Written task – Scan the records below for the line with "This constructor will only" and the line with "### GetSchemasOk". Repeat those two lines and every line between them exactly, and nothing else.

####

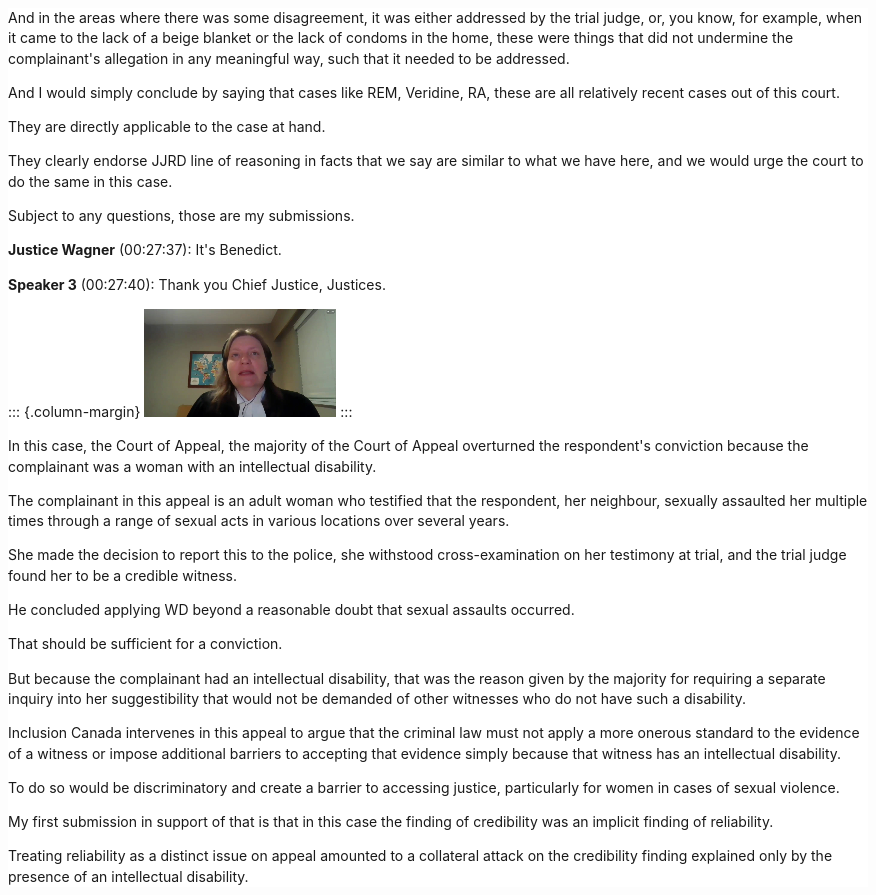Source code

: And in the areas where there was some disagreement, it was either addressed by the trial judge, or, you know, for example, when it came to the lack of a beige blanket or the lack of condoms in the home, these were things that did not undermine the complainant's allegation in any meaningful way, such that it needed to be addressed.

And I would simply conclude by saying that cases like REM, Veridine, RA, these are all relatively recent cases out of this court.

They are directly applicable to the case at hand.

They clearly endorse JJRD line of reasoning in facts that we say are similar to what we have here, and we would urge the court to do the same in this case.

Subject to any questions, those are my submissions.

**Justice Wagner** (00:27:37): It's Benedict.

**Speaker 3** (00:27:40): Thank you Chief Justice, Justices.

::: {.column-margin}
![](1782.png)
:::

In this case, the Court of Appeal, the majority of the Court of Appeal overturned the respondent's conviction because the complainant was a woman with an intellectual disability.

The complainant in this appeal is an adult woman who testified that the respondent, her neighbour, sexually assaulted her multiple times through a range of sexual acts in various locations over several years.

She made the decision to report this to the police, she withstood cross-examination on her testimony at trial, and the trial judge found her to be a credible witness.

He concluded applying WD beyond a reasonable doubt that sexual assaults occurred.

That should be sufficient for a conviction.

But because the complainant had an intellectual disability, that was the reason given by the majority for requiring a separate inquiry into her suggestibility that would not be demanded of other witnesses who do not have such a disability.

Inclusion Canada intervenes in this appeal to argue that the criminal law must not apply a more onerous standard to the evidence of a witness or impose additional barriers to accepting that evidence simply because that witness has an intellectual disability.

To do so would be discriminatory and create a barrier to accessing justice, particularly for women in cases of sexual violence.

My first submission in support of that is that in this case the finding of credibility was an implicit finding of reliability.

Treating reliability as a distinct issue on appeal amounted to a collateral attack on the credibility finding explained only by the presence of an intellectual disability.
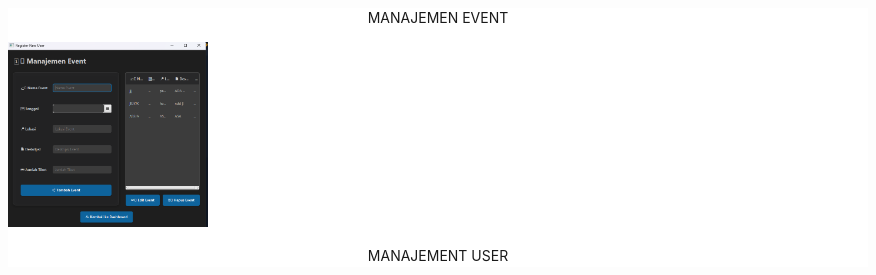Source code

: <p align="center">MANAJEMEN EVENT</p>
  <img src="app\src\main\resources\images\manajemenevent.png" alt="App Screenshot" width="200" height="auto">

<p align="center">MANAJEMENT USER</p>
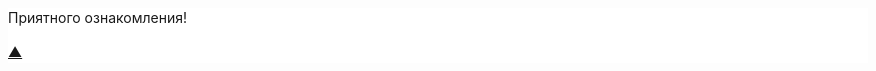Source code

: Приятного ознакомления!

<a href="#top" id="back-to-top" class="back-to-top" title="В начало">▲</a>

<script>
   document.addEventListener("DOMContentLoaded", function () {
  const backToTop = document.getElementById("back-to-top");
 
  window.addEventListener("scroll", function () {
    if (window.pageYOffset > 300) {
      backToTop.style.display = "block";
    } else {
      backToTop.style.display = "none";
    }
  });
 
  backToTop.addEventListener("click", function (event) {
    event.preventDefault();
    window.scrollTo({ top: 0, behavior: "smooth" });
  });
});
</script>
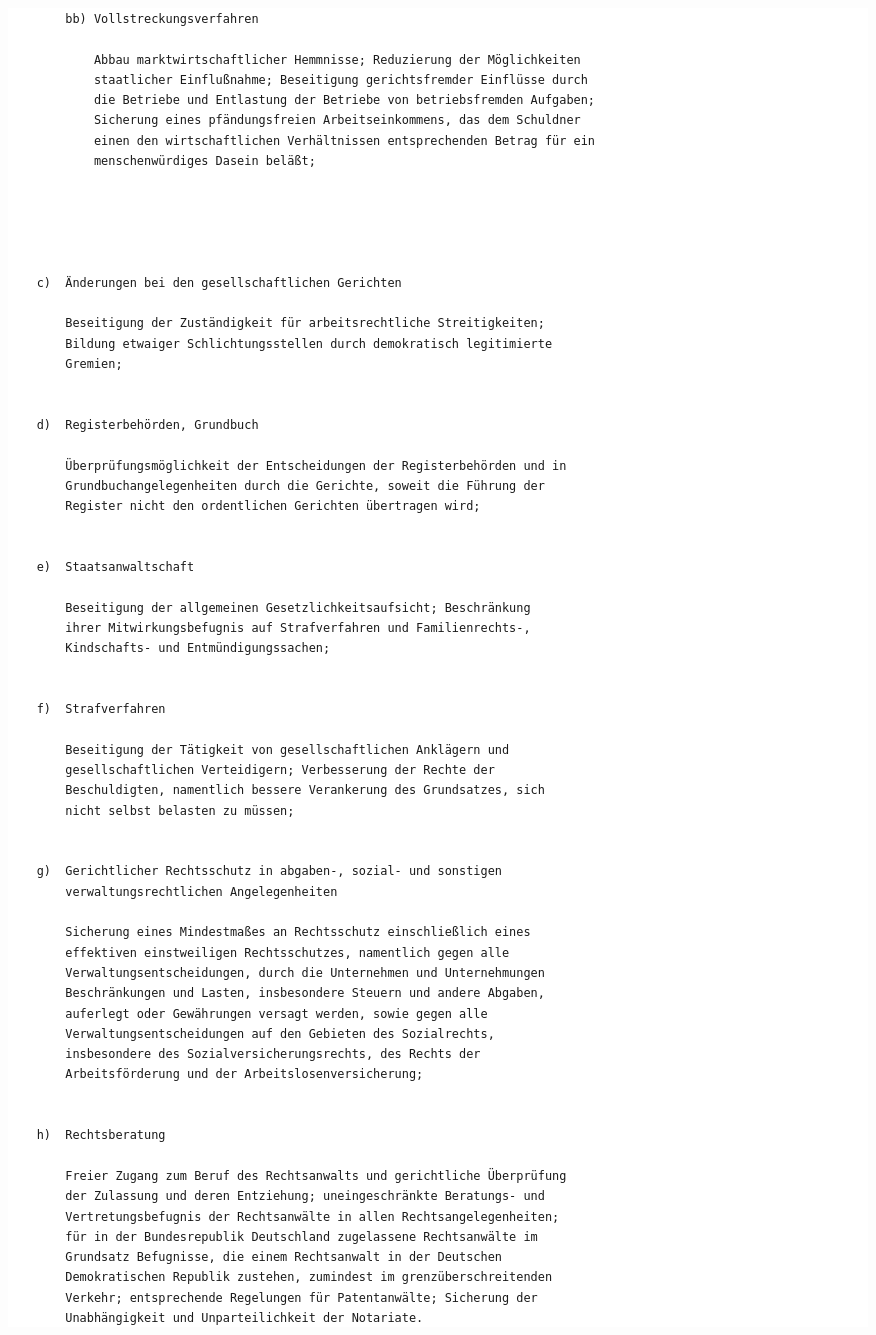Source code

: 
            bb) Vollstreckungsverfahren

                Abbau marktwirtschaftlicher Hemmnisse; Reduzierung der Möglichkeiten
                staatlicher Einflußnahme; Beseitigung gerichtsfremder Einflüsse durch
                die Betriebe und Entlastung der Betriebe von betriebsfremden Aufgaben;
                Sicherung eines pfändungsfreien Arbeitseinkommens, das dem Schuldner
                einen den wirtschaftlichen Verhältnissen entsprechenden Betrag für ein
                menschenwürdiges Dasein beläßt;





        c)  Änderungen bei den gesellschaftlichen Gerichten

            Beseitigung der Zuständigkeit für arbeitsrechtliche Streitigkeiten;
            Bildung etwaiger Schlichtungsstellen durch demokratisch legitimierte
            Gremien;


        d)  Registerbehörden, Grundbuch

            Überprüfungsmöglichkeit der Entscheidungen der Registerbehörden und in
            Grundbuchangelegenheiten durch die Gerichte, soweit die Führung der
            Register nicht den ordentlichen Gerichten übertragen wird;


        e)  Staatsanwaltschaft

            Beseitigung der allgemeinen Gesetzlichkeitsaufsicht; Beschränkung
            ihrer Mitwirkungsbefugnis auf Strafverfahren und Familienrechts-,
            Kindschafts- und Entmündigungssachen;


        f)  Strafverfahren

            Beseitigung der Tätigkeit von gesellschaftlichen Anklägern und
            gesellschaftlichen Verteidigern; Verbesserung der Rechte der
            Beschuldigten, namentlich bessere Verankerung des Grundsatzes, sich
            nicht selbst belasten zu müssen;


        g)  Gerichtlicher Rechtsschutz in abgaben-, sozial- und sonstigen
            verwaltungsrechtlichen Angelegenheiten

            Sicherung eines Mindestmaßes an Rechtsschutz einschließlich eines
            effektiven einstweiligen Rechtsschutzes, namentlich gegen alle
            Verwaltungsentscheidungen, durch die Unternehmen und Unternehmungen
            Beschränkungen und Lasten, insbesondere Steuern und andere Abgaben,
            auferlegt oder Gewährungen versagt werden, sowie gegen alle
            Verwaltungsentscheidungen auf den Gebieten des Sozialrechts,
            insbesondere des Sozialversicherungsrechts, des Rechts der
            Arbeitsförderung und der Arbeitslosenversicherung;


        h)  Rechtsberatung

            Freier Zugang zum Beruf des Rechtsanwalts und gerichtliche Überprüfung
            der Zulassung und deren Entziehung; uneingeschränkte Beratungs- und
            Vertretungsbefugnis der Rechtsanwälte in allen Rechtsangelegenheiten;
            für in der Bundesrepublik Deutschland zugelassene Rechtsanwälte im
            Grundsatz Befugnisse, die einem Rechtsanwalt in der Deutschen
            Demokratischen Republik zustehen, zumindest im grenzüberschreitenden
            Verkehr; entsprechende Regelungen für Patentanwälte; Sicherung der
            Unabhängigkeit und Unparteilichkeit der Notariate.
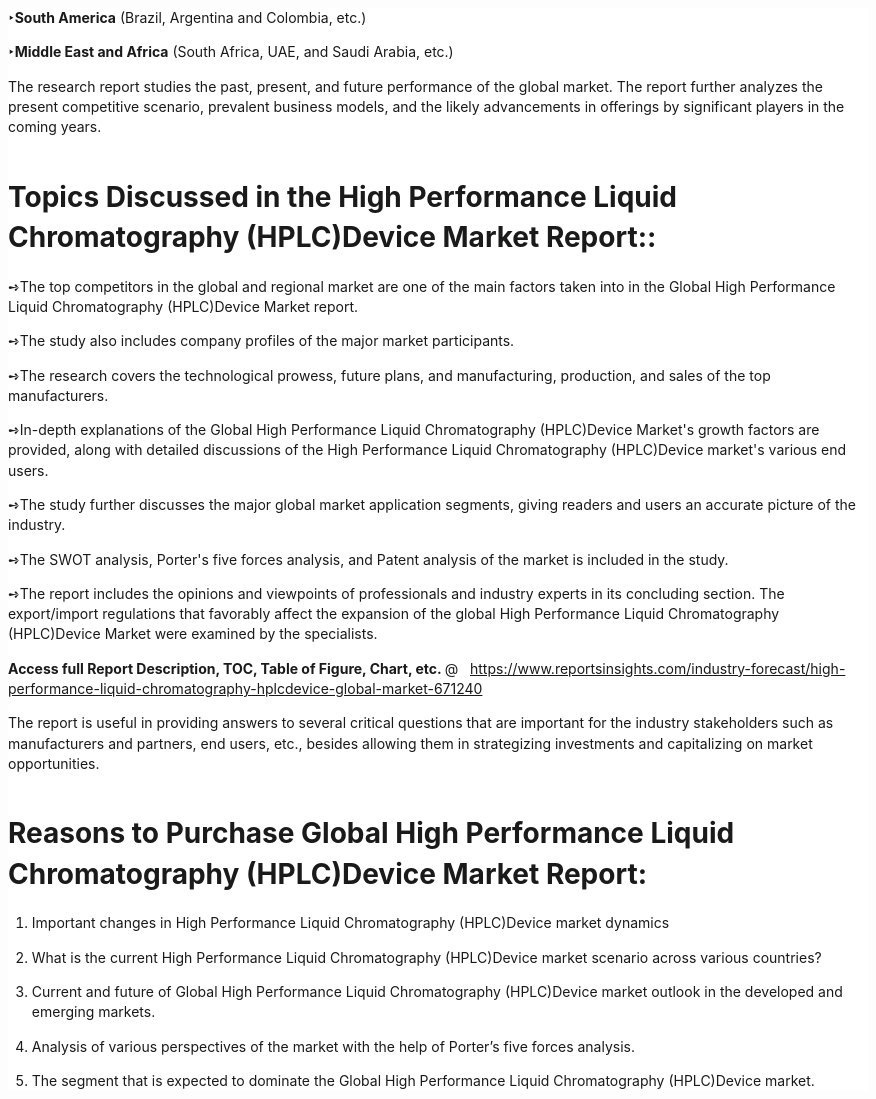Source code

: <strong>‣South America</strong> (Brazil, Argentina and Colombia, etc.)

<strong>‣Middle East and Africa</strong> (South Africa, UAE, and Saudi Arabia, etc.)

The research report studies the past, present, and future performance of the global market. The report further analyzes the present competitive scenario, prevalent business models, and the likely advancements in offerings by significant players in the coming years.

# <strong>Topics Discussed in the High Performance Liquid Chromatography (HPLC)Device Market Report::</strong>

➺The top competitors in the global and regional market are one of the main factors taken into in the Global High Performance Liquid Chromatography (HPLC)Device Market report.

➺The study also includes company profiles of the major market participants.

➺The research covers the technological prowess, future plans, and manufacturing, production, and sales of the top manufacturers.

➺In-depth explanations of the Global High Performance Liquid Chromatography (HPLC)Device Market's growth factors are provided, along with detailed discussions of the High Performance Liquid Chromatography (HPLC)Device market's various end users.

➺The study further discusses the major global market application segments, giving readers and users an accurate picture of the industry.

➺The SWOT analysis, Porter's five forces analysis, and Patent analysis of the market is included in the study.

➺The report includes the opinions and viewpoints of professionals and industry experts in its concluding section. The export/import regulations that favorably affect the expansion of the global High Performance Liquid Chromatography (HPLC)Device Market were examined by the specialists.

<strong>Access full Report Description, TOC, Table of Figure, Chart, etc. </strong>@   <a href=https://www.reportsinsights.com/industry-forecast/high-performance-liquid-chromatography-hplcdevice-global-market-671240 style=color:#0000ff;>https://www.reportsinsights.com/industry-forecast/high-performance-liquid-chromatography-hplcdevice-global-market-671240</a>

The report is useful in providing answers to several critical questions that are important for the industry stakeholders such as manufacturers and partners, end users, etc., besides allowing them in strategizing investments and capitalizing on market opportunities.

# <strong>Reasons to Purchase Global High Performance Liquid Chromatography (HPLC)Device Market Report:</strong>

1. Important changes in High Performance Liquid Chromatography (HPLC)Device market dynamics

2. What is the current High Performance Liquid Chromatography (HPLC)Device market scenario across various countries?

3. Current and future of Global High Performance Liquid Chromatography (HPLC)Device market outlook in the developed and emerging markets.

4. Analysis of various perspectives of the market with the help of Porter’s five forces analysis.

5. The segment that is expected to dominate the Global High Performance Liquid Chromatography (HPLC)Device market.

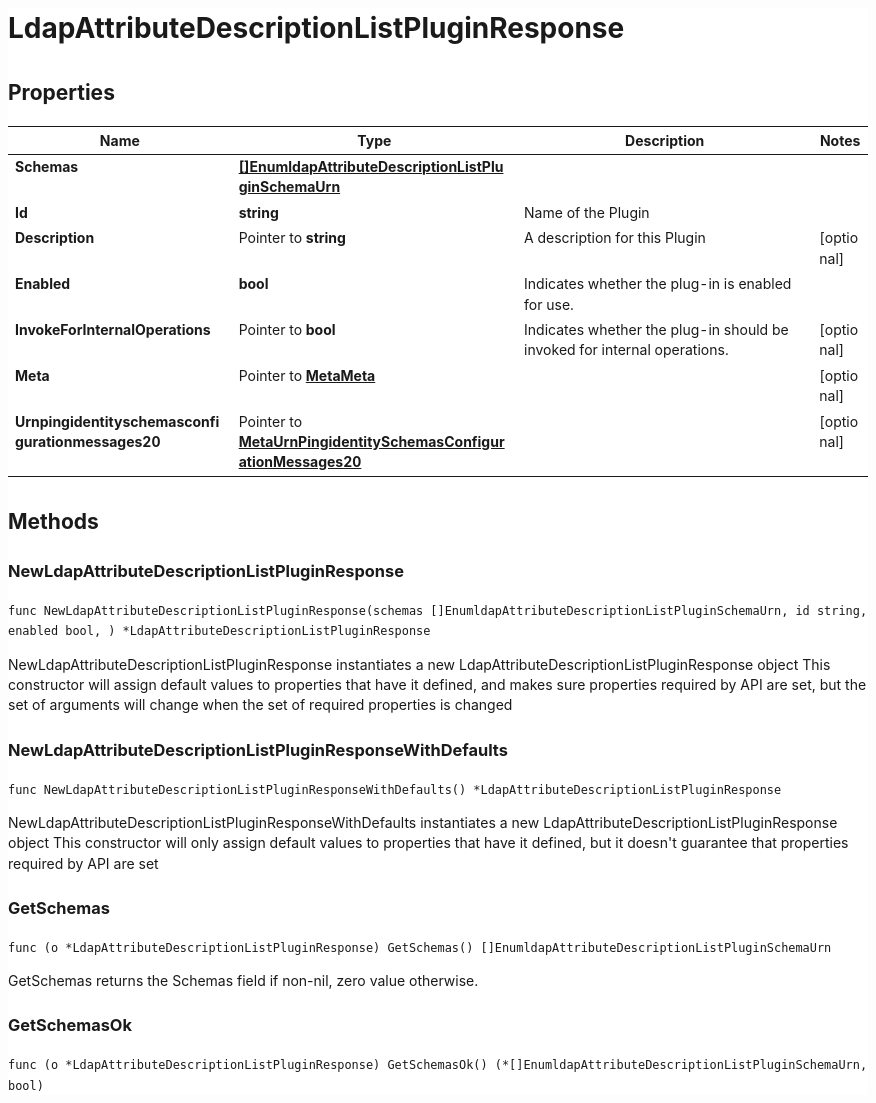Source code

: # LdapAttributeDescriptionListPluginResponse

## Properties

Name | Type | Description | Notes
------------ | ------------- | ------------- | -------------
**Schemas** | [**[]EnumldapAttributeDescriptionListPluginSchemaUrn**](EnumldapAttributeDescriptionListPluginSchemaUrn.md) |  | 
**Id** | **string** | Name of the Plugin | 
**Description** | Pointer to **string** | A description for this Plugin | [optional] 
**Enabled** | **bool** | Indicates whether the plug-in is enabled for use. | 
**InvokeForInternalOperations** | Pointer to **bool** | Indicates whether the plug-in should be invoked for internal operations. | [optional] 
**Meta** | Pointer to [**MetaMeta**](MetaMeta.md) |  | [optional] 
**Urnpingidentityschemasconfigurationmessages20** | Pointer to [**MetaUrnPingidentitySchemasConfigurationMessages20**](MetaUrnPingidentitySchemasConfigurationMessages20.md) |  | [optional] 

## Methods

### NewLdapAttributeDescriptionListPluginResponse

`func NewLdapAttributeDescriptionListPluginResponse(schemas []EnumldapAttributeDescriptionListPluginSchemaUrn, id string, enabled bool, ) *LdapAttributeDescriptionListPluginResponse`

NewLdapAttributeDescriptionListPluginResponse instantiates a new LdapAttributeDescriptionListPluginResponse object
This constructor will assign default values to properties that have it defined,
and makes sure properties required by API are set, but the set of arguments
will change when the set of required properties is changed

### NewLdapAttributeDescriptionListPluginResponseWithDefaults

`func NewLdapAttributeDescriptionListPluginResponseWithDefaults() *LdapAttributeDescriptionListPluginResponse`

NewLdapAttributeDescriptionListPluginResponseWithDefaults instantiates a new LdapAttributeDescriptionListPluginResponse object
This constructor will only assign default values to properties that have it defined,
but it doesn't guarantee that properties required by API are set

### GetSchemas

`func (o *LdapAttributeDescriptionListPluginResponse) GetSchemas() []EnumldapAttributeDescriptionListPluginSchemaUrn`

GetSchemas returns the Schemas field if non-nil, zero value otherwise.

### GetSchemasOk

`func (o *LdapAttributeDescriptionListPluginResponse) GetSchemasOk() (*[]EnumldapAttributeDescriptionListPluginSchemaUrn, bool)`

####

Solved exercise –
This constructor will only assign default values to properties that have it defined,
but it doesn't guarantee that properties required by API are set

### GetSchemas

`func (o *LdapAttributeDescriptionListPluginResponse) GetSchemas() []EnumldapAttributeDescriptionListPluginSchemaUrn`

GetSchemas returns the Schemas field if non-nil, zero value otherwise.

### GetSchemasOk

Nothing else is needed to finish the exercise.